_PASSAGE PROVIDED_
Somatosensory neurons (SSNs) that detect and transduce mechanical, thermal, and chemical stimuli densely innervate an animal’s skin. However, although epidermal cells provide the first point of contact for sensory stimuli. our understanding of roles that epidermal cells play in SSN function, particularly nociception, remains limited. Here, we show that stimulating Drosophila epidermal cells elicits activation of SSNs including nociceptors and triggers a variety of behavior outputs, including avoidance and escape. Further, we find that epidermal cells are intrinsically mechanosensitive and that epidermal mechanically evoked calcium responses require the store-operated calcium channel Orai. Epidermal cell stimulation augments larval responses to acute nociceptive stimuli and promotes prolonged hypersensitivity to subsequent mechanical stimuli. Hence, epidermal cells are key determinants of nociceptive sensitivity and sensitization, acting as primary sensors of noxious stimuli that tune nociceptor output and drive protective behaviors.

Article activity feed

  1. Version published to 10.7554/elife.95379.1 on eLife
  2. Version published to 10.7554/elife.95379 on eLife
  3. eLife

    eLife assessment

    This is an important work and provides a significant advance in our understanding of mechanosensation in the epidermis. The evidence presented is solid, however, additional work such as testing whether the activation time can be shorter, addressing the mechanism underlying endoplasmic reticulum calcium release, and improving the clarity of writing and rigor of analysis would strengthen the study. This work will be of broad interest to neurobiologists, epithelial cell biologists, and mechanobiologists.

  4. eLife

    Reviewer #1 (Public Review):

    Summary:

    In this meticulously conducted study, the authors show that Drosophila epidermal cells can modulate escape responses to noxious mechanical stimuli. First, they show that activation of epidermal cells evokes many types of behaviors including escape responses. Subsequently, they demonstrate that most somatosensory neurons are activated by activation of epidermal cells, and that this activation has a prolonged effect on escape behavior. In vivo analyses indicate that epidermal cells are mechanosensitive and require stored-operated calcium channel Orai. Altogether, the authors conclude that epidermal cells are essential for nociceptive sensitivity and sensitization, serving as primary sensory noxious stimuli.

    Strengths:

    The manuscript is clearly written. The experiments are logical and complementary. They support the authors' main claim that epidermal cells are mechanosensitive and that epidermal mechanically evoked calcium responses require the stored-operated calcium channel Orai. Epidermal cells activate nociceptive sensory neurons as well as other somatosensory neurons in Drosophila larvae, and thereby prolong escape rolling evoked by mechanical noxious stimulation.

    Weaknesses:

    Core details are missing in the protocols, including the level of LED intensity used, which are necessary for other researchers to reproduce the experiments. For most experiments, the epidermal cells are activated for 60 s, which is long when considering that nocifensive rolling occurs on a timescale of milliseconds. It would be informative to know the shortest duration of epidermal cell activation that is sufficient for observing the behavioral phenotype (prolongation of escape behavior) and activation of sensory neurons.

_GIVEN ENTRIES_
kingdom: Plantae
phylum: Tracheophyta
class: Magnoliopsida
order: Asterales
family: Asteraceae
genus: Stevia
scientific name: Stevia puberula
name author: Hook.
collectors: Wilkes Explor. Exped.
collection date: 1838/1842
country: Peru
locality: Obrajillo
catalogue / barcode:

_YOUR TASK_
In the passage on Drosophila epidermal cells and nociception, how long are the epidermal cells activated in most experiments, according to Reviewer #1?

_WORKED SOLUTION_
60 s